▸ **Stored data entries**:
——
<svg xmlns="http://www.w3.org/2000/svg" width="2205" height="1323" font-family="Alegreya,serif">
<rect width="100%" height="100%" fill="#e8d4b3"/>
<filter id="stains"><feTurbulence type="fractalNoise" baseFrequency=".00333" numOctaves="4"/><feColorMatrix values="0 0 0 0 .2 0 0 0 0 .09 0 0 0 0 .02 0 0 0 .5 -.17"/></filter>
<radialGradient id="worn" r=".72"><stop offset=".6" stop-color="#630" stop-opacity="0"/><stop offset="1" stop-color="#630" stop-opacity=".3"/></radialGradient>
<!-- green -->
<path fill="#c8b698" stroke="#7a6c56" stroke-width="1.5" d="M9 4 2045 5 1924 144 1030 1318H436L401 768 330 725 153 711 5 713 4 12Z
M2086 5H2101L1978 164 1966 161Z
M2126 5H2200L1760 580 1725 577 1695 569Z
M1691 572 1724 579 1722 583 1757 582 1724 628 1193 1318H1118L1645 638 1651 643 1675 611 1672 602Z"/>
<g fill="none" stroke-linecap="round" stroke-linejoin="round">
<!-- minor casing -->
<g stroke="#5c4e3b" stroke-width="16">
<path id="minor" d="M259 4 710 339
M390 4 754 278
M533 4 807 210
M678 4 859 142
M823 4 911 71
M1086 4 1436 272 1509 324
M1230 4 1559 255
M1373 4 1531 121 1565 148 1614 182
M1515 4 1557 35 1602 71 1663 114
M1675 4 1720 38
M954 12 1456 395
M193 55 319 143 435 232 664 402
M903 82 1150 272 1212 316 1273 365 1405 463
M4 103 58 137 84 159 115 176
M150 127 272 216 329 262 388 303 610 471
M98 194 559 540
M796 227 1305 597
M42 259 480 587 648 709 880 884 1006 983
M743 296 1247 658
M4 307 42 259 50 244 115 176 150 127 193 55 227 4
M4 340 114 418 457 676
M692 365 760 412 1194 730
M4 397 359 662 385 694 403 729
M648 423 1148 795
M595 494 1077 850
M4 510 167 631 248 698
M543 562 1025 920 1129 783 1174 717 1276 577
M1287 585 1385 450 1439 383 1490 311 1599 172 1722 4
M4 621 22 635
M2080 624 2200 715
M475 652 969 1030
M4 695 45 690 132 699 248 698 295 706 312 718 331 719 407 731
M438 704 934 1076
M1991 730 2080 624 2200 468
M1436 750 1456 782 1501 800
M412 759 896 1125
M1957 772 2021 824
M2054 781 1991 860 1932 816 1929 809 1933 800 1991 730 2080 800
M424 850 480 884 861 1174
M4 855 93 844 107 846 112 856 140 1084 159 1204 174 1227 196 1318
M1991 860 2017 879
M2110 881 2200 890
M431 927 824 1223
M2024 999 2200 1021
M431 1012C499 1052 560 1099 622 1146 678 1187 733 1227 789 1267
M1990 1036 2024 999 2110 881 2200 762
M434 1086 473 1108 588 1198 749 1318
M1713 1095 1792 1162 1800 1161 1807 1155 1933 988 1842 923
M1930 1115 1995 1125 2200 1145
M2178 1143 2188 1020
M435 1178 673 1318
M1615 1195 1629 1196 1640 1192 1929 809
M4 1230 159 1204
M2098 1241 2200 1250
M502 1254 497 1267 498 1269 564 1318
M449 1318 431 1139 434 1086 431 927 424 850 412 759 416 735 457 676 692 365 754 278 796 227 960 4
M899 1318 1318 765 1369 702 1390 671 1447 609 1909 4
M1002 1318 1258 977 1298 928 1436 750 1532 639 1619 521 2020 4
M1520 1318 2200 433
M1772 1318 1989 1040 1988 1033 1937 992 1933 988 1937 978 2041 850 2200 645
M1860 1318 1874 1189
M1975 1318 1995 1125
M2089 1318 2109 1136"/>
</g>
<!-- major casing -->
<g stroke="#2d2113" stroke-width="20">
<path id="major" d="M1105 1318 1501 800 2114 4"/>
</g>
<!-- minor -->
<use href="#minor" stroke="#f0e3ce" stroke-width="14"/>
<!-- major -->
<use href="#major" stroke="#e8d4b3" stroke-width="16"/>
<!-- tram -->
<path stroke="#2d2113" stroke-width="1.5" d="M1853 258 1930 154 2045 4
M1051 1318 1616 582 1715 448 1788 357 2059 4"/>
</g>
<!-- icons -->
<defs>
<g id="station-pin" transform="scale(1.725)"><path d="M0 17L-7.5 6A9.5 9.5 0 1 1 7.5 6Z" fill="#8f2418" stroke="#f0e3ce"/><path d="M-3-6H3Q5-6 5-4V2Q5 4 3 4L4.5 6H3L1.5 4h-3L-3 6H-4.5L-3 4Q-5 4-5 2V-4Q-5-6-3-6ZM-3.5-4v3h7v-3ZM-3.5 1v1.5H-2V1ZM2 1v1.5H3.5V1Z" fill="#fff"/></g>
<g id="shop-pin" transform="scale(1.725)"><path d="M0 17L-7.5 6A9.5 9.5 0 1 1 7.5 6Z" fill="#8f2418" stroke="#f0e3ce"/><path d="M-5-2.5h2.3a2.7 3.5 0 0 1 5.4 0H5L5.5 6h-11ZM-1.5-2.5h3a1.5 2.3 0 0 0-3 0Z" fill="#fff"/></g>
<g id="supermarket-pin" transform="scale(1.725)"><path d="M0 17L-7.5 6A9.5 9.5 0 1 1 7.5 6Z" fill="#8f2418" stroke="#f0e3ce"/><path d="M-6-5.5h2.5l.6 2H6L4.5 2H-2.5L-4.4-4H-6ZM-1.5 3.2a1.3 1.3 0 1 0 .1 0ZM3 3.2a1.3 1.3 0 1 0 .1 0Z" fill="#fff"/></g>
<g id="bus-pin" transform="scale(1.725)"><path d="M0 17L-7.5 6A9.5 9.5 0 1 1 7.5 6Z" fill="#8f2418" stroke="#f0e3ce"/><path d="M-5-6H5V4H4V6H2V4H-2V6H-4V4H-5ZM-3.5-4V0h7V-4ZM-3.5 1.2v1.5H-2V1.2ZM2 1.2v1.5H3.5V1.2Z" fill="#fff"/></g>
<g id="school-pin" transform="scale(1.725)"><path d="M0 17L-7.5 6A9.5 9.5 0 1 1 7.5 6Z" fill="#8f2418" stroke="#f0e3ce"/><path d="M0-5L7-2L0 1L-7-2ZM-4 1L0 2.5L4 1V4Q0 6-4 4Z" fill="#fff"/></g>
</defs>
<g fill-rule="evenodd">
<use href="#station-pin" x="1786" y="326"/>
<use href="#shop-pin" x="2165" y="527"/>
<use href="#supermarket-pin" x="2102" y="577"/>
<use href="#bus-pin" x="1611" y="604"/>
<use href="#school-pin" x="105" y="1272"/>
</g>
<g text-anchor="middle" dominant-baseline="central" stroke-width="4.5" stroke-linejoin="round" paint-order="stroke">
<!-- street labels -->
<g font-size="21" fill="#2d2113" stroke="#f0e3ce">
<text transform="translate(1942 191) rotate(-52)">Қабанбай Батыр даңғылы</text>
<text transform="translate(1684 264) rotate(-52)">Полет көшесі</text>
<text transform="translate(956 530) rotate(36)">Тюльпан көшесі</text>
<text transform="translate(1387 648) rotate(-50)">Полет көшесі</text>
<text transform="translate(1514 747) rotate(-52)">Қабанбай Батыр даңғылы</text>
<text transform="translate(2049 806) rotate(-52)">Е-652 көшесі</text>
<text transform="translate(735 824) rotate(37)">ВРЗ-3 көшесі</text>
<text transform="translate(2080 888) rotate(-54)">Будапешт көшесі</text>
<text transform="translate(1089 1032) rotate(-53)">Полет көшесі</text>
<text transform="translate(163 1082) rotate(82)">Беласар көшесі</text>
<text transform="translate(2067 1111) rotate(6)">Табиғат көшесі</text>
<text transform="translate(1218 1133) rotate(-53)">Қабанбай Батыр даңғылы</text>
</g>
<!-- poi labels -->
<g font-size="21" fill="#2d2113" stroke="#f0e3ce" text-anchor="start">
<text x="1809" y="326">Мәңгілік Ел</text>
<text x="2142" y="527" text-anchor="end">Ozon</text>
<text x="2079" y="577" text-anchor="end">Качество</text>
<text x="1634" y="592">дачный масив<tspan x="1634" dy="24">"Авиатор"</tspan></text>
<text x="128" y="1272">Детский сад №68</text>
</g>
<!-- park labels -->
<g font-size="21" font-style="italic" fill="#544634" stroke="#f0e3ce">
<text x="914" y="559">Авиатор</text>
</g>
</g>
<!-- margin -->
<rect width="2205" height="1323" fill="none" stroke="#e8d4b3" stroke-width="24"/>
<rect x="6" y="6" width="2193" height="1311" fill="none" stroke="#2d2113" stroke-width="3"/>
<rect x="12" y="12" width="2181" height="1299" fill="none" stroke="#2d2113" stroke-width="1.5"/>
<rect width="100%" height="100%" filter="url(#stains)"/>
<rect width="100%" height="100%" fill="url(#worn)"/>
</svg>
——
▸ **To do**: For the word "linejoin", show every line of the entries that holds it.

▸ **Solution for this exercise**:
<g fill="none" stroke-linecap="round" stroke-linejoin="round">
<g text-anchor="middle" dominant-baseline="central" stroke-width="4.5" stroke-linejoin="round" paint-order="stroke">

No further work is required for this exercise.